Why one company stopped building their own web scrapers and decided to work with Import.io instead
What follows is the story of one Import.io customer who recently joined us after having built and operated their own web scraping team for over 15 years. Names and some key details have been changed in order to protect the identity of the customer.
A company that relies on web data
My name is James and I am the CFO of our company, we employ over 150 people and enjoy annual revenues of $40m. In addition to being the finance guy, I am also responsible for our business operations team of 60 people, which includes (or I should say “included”) our web data team. We offer a SaaS e-commerce analytics platform that provides real-time, consumer purchasing insights for some of the largest brand manufacturers and retailers around the world. At the heart of our platform sits a database of over 30 million product pages that has been gathered from the web over the last 15 years. We perform a variety of different ML analyses on these product pages and the associated product images in order to power the analytics products that we offer to our customers. To keep our insights fresh and relevant, our web data team has to keep our product database constantly updated, which means extracting new data on millions of products from over 3,000 websites, every single day. Web data is the absolute beating heart of our business!

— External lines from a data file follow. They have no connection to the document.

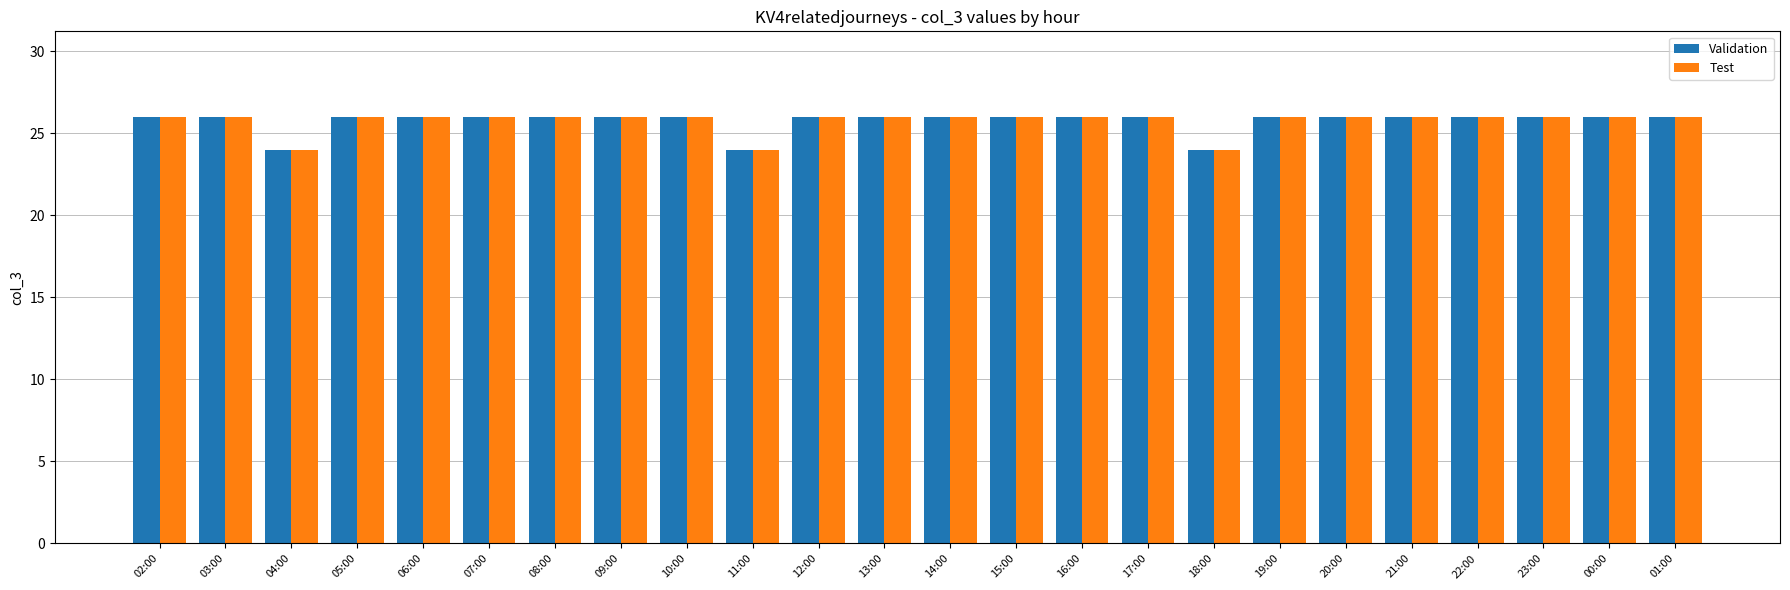

What is the sum of all Test values?

618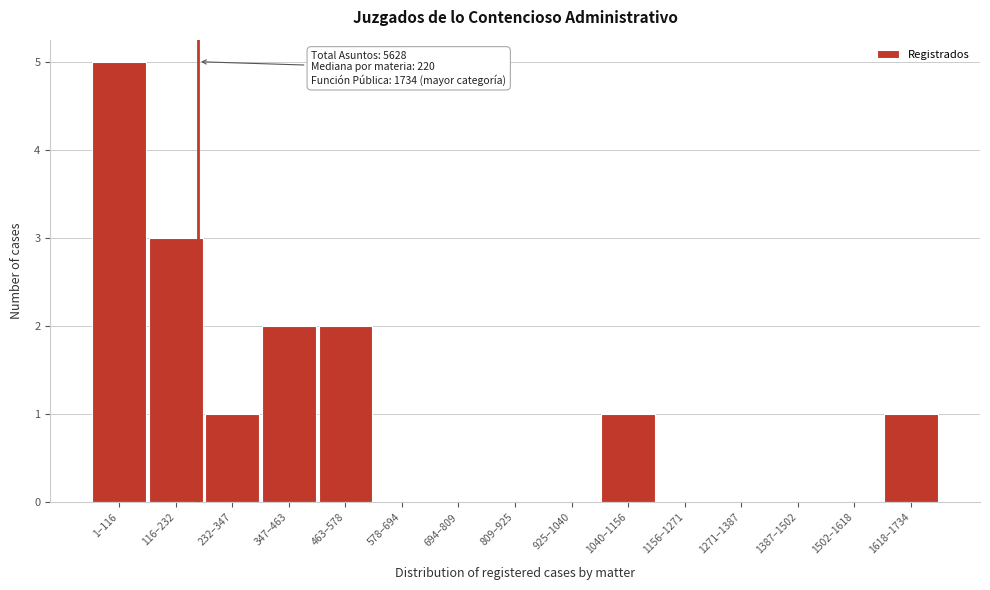

Reading left to right, extract all data points from this chart.

1–116=5	116–232=3	232–347=1	347–463=2	463–578=2	578–694=0	694–809=0	809–925=0	925–1040=0	1040–1156=1	1156–1271=0	1271–1387=0	1387–1502=0	1502–1618=0	1618–1734=1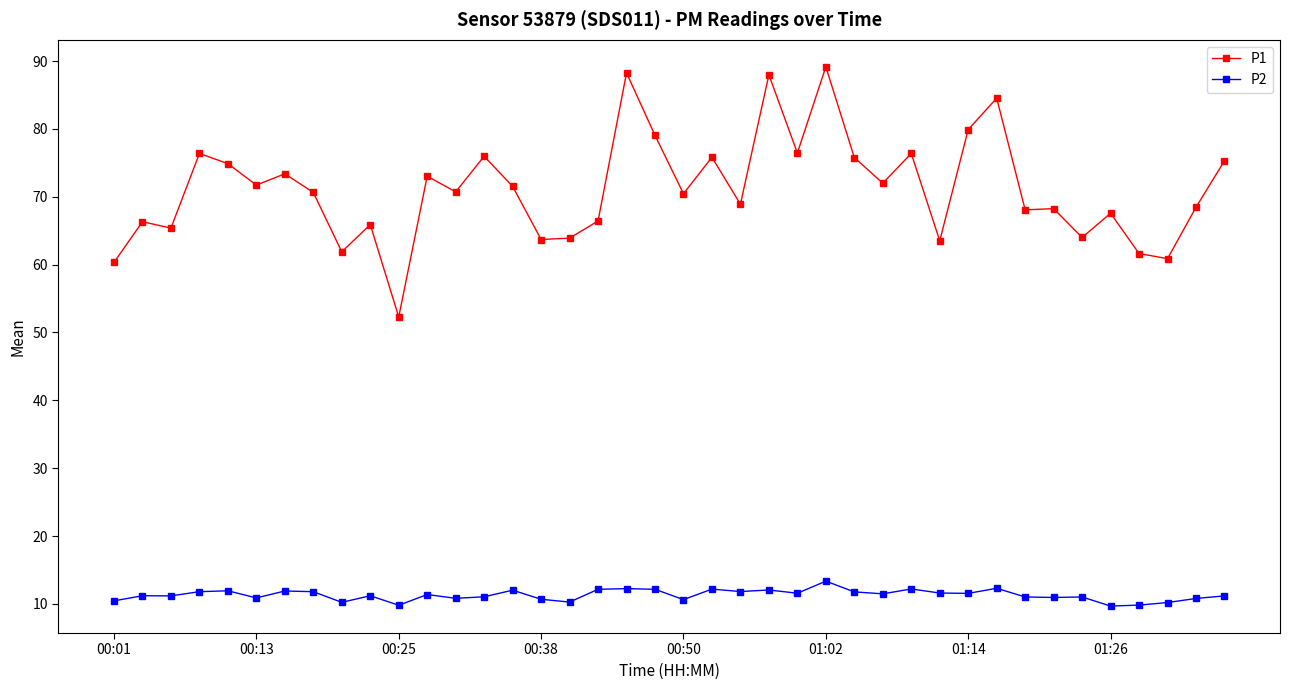

In P2, how many points are higher than both neighbors (excluding endpoints)?

13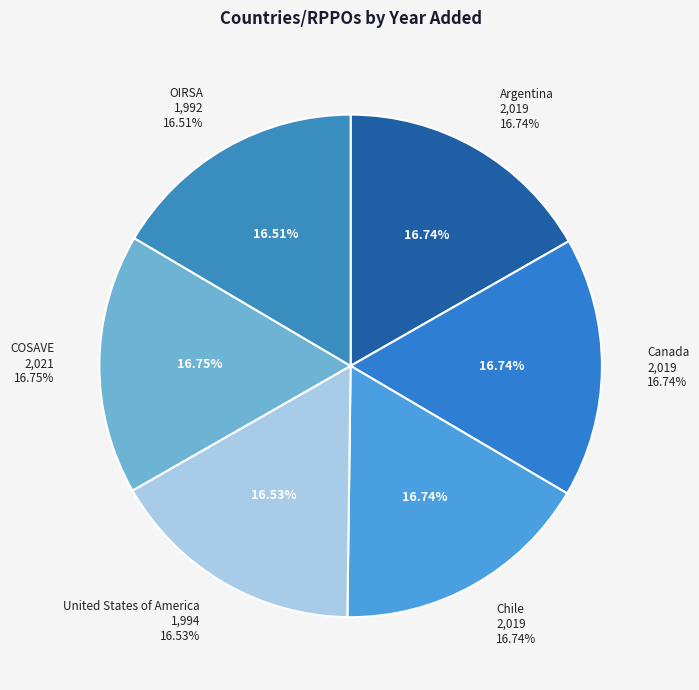

To the nearest percent, what percentage of the pie is COSAVE?

17%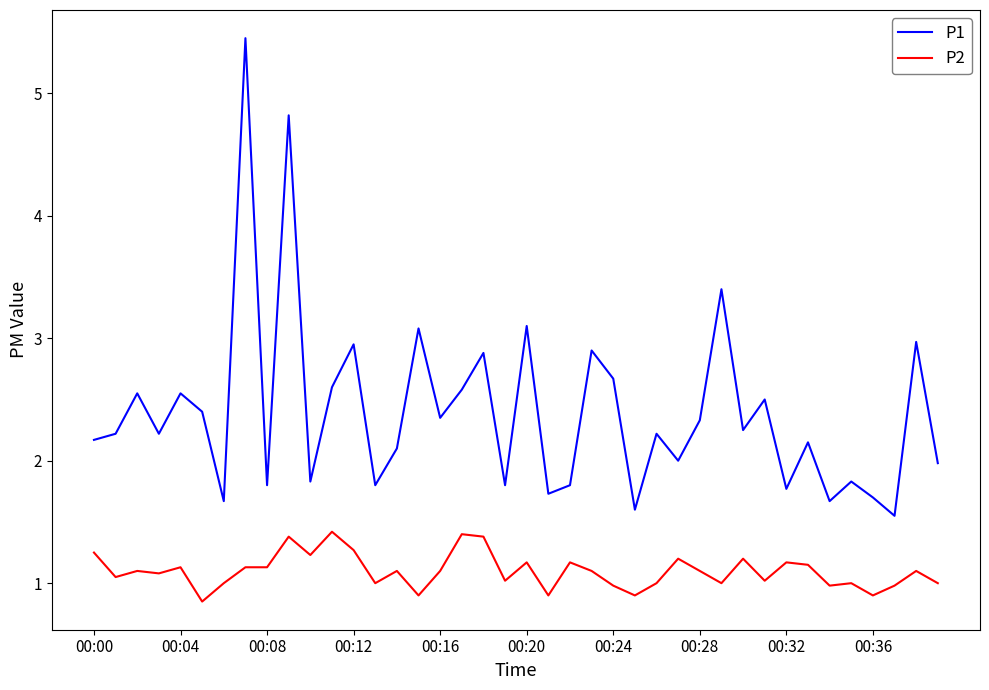

Rank the series by their average value, from highest to lowest.

P1, P2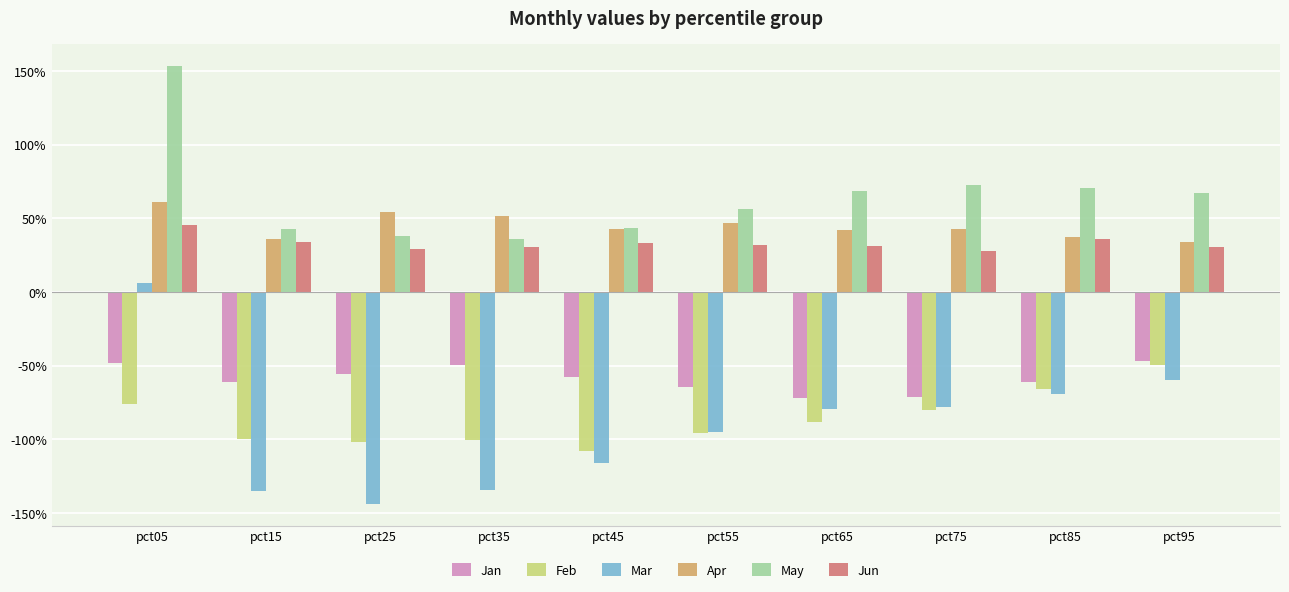

Reading left to right, transcribe all the data shown in this chart.

Jan: -0.5	-0.6	-0.6	-0.5	-0.6	-0.6	-0.7	-0.7	-0.6	-0.5
Feb: -0.8	-1.0	-1.0	-1.0	-1.1	-1.0	-0.9	-0.8	-0.7	-0.5
Mar: 0.1	-1.3	-1.4	-1.3	-1.2	-1.0	-0.8	-0.8	-0.7	-0.6
Apr: 0.6	0.4	0.5	0.5	0.4	0.5	0.4	0.4	0.4	0.3
May: 1.5	0.4	0.4	0.4	0.4	0.6	0.7	0.7	0.7	0.7
Jun: 0.5	0.3	0.3	0.3	0.3	0.3	0.3	0.3	0.4	0.3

At the beginning of 2020 we had 18 full time engineers solely dedicated to web scraping product data from websites but it wasn’t a happy picture. We were spending too much money on this web scraping team, we were unable to gather all the data that we needed and we were never able to properly plan: every year the team would exceed its allocated budget and only a couple of months into 2020, we were already projected to spend double what we had planned for the year. Add to this the fact that we would also regularly miss scheduled data collections for some of our most important target websites and we resolved to find a different way of doing things.
Problems with doing our own web scraping
Monitoring and maintenance
The biggest challenge that our web scraping team faced was with monitoring and maintenance. Our web scrapers would break, a lot. Sometimes this would be due to website changes but other times we simply wouldn’t know what was causing the break. This meant that the team spent a lot of time fixing and maintaining scrapers – that is, if we even noticed the break at all because, critically: there was no easy way to monitor if our web scrapers had stopped extracting data properly.
Of course the team built unit tests into all of our web scrapers as a matter of course but writing such tests means anticipating the different ways in which web scrapers can fail, which is harder than it sounds. If a web scraper encountered a behavior on a website that we hadn’t thought of, then the scraper would fail silently and would send corrupt data to our database without us realizing. It turns out that monitoring for web data quality is a hard problem.
Over time, we had come to develop a process whereby we would perform a quarterly audit of all of our web scrapers – manually running and checking the data from each web scraper individually and having a human compare that data with the website to make sure that it looked correct. It was a very labor-intensive process and difficult to automate but very necessary: we would find at least 100 broken scrapers (broken for who knows how long) every time that we performed this audit. What was worse than having to perform this audit was when customers themselves would find errors in our web data and they would call us up complaining about it, this undermined our customers’ confidence in our product and what we do for them.
Complexity and scale
Websites are now also much better at blocking automated access which has meant that in order to get data from websites at the speed and scale needed for our business, we were spending an inordinate and unpredictable amount of money on proxy networks and other such infrastructure. This was one of the primary reasons why we found it so difficult to model the financial needs of our web data operations team.
Moving to Import.io
At the beginning of this year we began a vendor evaluation process. We wanted to find a strategic partner that we could build a relationship with for the long term, who would handle all of our web data collection and who could scale with us as we grew. We ended up doing a proof of concept with two of the vendors from our shortlist and selected Import.io as the company that we wanted to do business with.
The thing that distinguished Import.io during the proof of concept was the Data Operations Center. We are now able to see, at a glance, the real-time status of all of our scheduled web data extraction jobs over all of our target websites. It is critical for our business that all of these scheduled jobs complete within 24 hours and we are now alerted ahead of time if there are any issues that arise that might affect the successful and timely arrival of that data. In addition, because Import.io is monitoring our web data collection on a value-level (anomalous values, unexpected nulls, value changes compared to last time) rather than doing just a simple “did it run” test, we are confident that we are feeding high quality data into our products.
The team at Import.io took great care to ensure that they understood how our business works and led us through a very rapid on-boarding process: converting over 3,500 web scrapers onto the Import.io platform in just 6 weeks (including all of the websites on our “too complex to do” list which we just weren’t getting data from before). All of our web data operations are now entirely managed by Import.io and I am happy to say that we have repurposed our team of 18 engineers, who were previously running web data operations, and they are now working on building valuable features in our core product for the benefit of our customers.